→ **LISTED RECORDS**
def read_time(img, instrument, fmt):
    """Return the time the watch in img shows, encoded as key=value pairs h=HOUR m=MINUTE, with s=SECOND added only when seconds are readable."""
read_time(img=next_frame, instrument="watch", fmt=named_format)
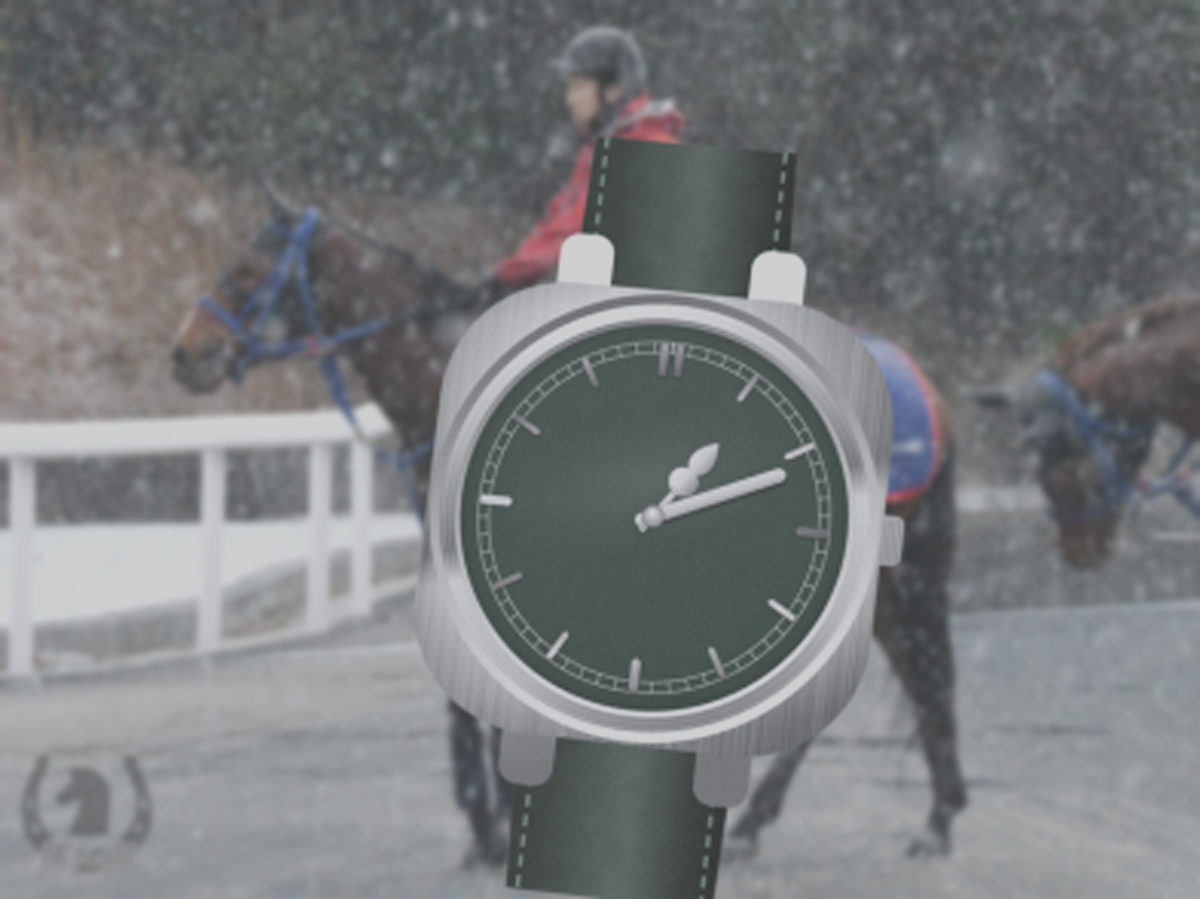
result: h=1 m=11
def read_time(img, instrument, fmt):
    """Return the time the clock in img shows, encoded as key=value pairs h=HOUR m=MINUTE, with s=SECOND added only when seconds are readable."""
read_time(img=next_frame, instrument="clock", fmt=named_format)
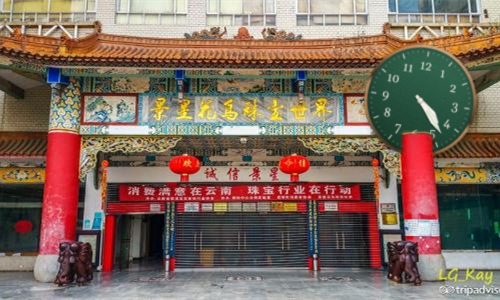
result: h=4 m=23
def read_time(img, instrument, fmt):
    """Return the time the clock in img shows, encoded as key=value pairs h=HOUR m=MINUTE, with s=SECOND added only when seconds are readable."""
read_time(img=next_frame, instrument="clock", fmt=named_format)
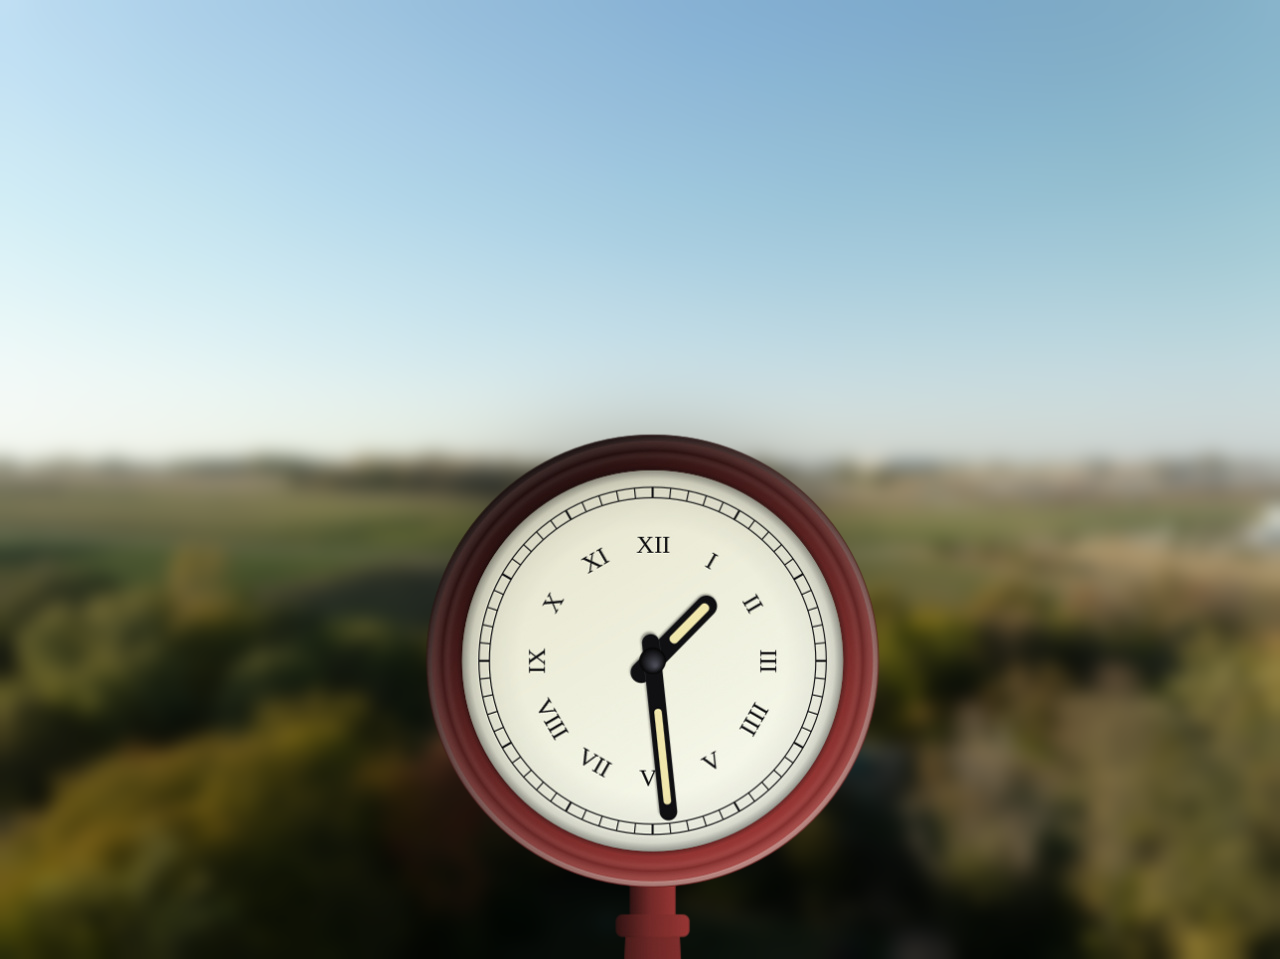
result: h=1 m=29
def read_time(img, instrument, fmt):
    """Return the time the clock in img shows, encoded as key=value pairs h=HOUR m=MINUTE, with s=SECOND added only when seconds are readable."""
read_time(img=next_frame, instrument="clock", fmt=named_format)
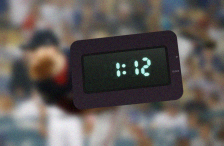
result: h=1 m=12
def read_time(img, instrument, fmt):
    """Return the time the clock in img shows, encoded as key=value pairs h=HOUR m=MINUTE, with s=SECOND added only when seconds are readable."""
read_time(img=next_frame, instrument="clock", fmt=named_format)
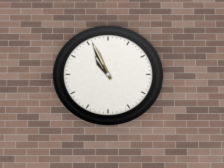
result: h=10 m=56
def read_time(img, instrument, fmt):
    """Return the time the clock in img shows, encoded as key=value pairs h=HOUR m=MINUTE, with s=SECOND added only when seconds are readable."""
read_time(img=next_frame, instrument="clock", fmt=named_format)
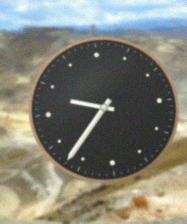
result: h=9 m=37
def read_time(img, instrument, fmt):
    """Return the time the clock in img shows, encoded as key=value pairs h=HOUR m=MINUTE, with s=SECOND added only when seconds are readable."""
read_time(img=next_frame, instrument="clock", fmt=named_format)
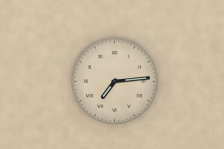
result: h=7 m=14
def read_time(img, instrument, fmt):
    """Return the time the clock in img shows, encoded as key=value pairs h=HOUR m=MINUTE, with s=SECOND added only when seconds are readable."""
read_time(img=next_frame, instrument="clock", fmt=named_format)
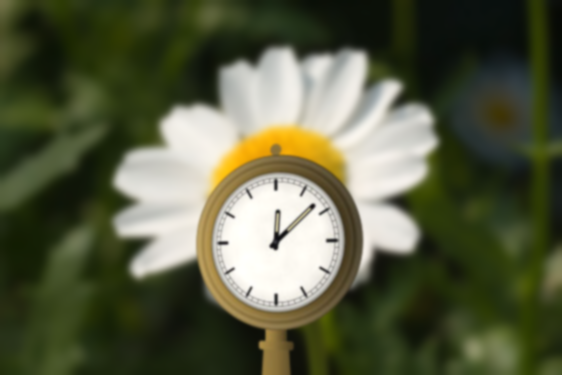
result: h=12 m=8
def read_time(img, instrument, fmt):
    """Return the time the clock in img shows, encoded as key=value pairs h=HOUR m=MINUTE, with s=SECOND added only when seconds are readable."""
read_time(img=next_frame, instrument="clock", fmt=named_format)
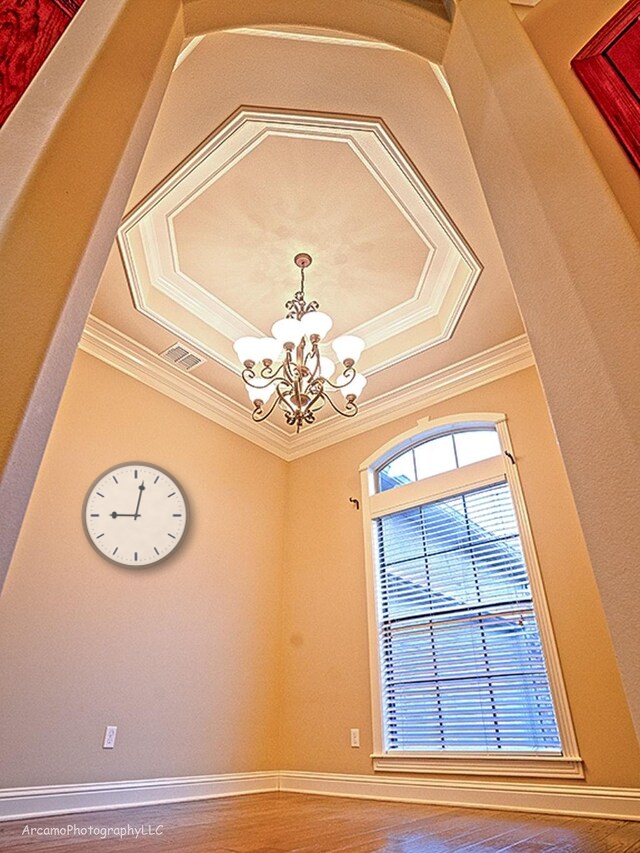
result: h=9 m=2
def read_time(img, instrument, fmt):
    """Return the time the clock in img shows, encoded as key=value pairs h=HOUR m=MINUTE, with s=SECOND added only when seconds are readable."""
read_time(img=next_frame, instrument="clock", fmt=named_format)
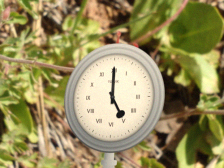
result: h=5 m=0
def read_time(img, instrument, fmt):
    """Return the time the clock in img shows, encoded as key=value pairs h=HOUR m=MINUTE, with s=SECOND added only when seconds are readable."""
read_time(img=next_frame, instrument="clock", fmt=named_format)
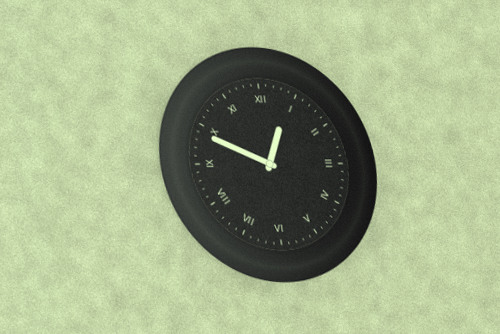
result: h=12 m=49
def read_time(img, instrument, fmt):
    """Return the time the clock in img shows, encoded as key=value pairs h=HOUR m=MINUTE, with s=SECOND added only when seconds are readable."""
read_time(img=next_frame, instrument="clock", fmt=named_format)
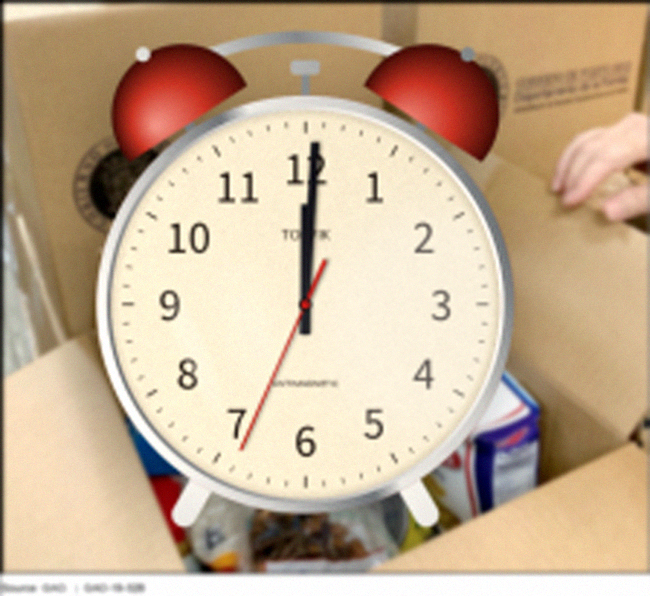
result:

→ **STATED EXERCISE**
Copy the records word for word, from the start of the records through the line containing "result: h=9 m=37", with both ends included. Leave the pictures out of your answer.

→ **FULL ANSWER**
def read_time(img, instrument, fmt):
    """Return the time the watch in img shows, encoded as key=value pairs h=HOUR m=MINUTE, with s=SECOND added only when seconds are readable."""
read_time(img=next_frame, instrument="watch", fmt=named_format)
result: h=1 m=11
def read_time(img, instrument, fmt):
    """Return the time the clock in img shows, encoded as key=value pairs h=HOUR m=MINUTE, with s=SECOND added only when seconds are readable."""
read_time(img=next_frame, instrument="clock", fmt=named_format)
result: h=4 m=23
def read_time(img, instrument, fmt):
    """Return the time the clock in img shows, encoded as key=value pairs h=HOUR m=MINUTE, with s=SECOND added only when seconds are readable."""
read_time(img=next_frame, instrument="clock", fmt=named_format)
result: h=1 m=29
def read_time(img, instrument, fmt):
    """Return the time the clock in img shows, encoded as key=value pairs h=HOUR m=MINUTE, with s=SECOND added only when seconds are readable."""
read_time(img=next_frame, instrument="clock", fmt=named_format)
result: h=1 m=12
def read_time(img, instrument, fmt):
    """Return the time the clock in img shows, encoded as key=value pairs h=HOUR m=MINUTE, with s=SECOND added only when seconds are readable."""
read_time(img=next_frame, instrument="clock", fmt=named_format)
result: h=10 m=56
def read_time(img, instrument, fmt):
    """Return the time the clock in img shows, encoded as key=value pairs h=HOUR m=MINUTE, with s=SECOND added only when seconds are readable."""
read_time(img=next_frame, instrument="clock", fmt=named_format)
result: h=9 m=37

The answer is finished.